*WHAT IS EXPECTED:* Please find the lines in the following records that hold "down", and copy them.

*MATERIAL FOR THIS EXERCISE:*
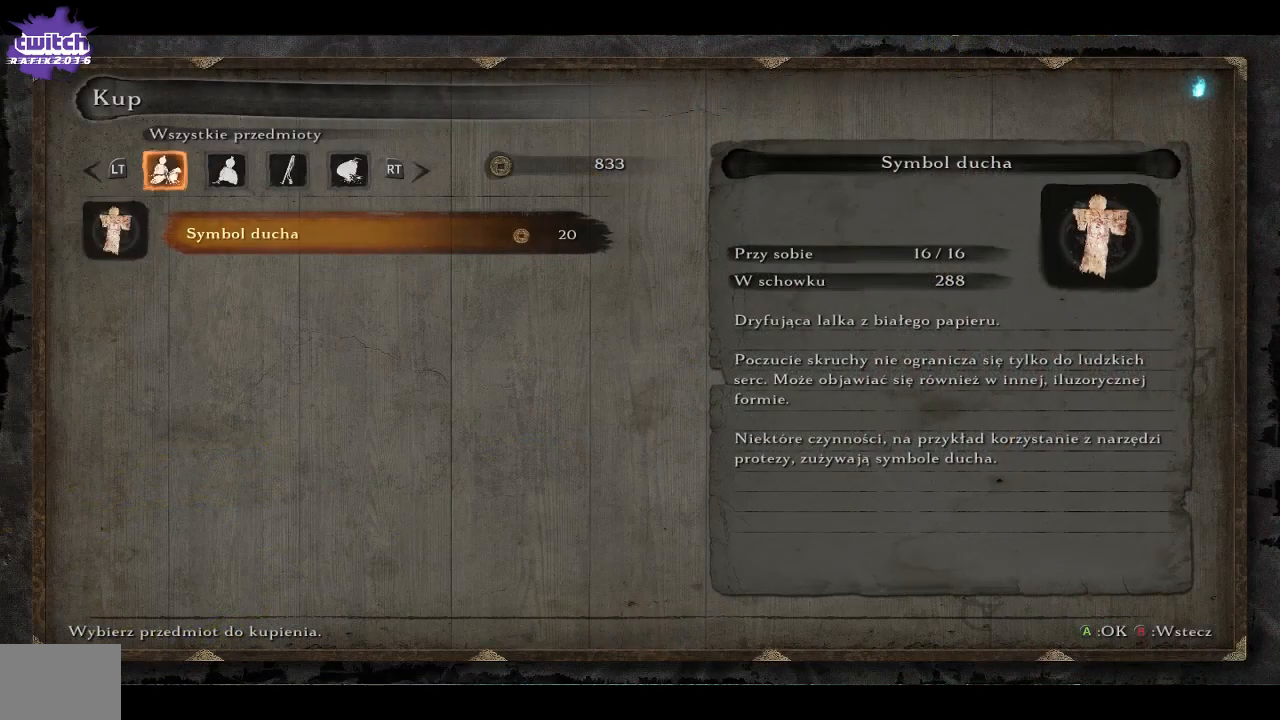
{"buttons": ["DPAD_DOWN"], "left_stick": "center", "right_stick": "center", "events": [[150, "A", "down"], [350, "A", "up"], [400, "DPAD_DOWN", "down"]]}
---
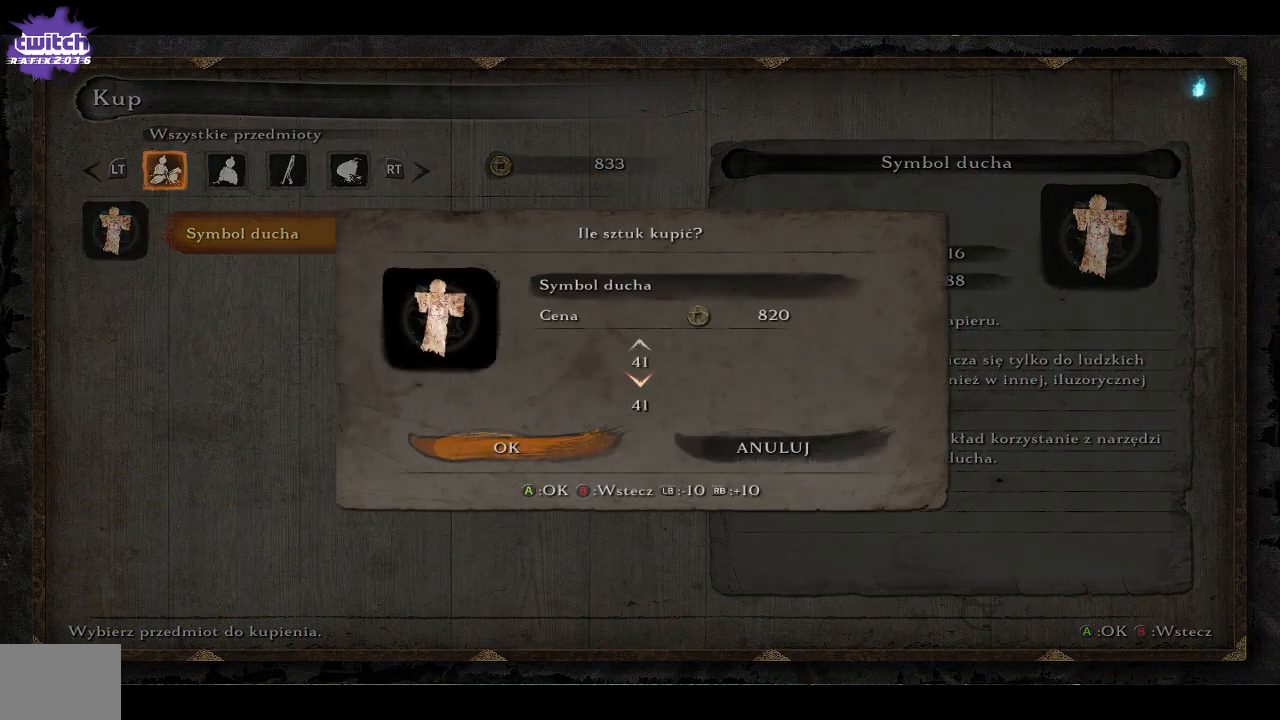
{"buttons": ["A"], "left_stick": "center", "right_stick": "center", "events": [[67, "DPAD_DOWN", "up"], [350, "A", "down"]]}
--
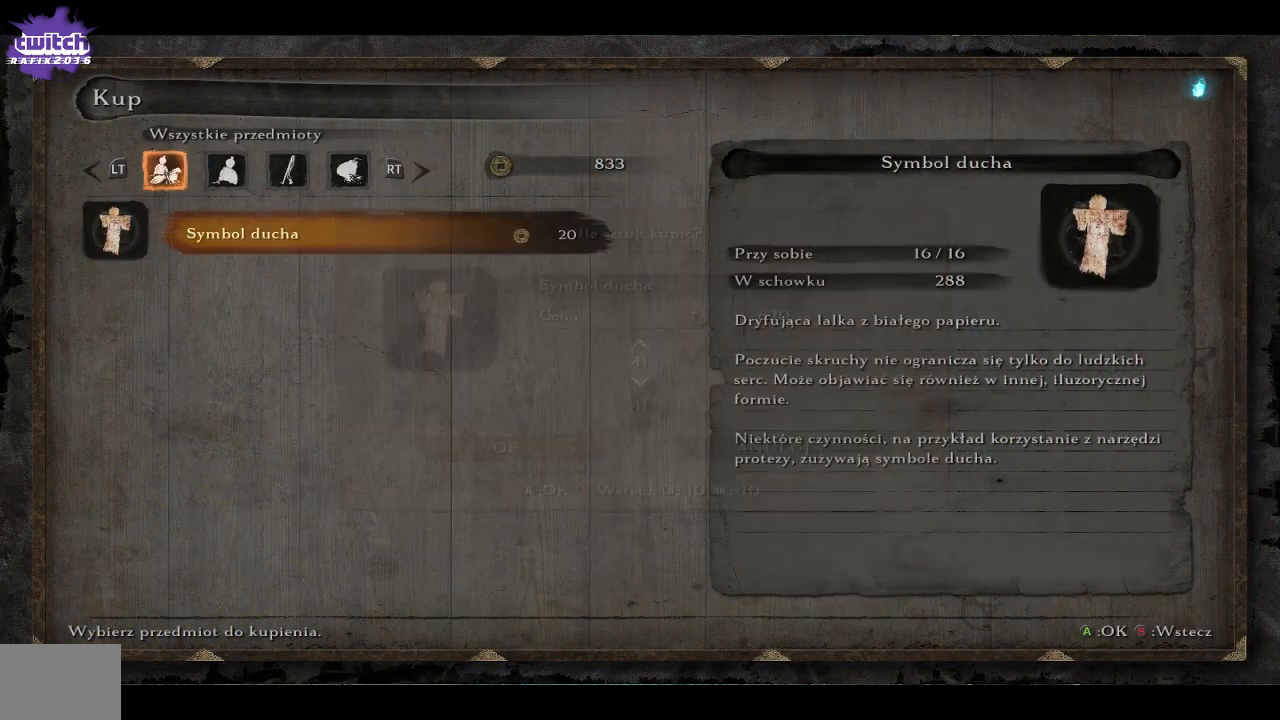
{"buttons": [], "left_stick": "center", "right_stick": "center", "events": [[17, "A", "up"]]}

*TASK RESULT:*
{"buttons": ["DPAD_DOWN"], "left_stick": "center", "right_stick": "center", "events": [[150, "A", "down"], [350, "A", "up"], [400, "DPAD_DOWN", "down"]]}
{"buttons": ["A"], "left_stick": "center", "right_stick": "center", "events": [[67, "DPAD_DOWN", "up"], [350, "A", "down"]]}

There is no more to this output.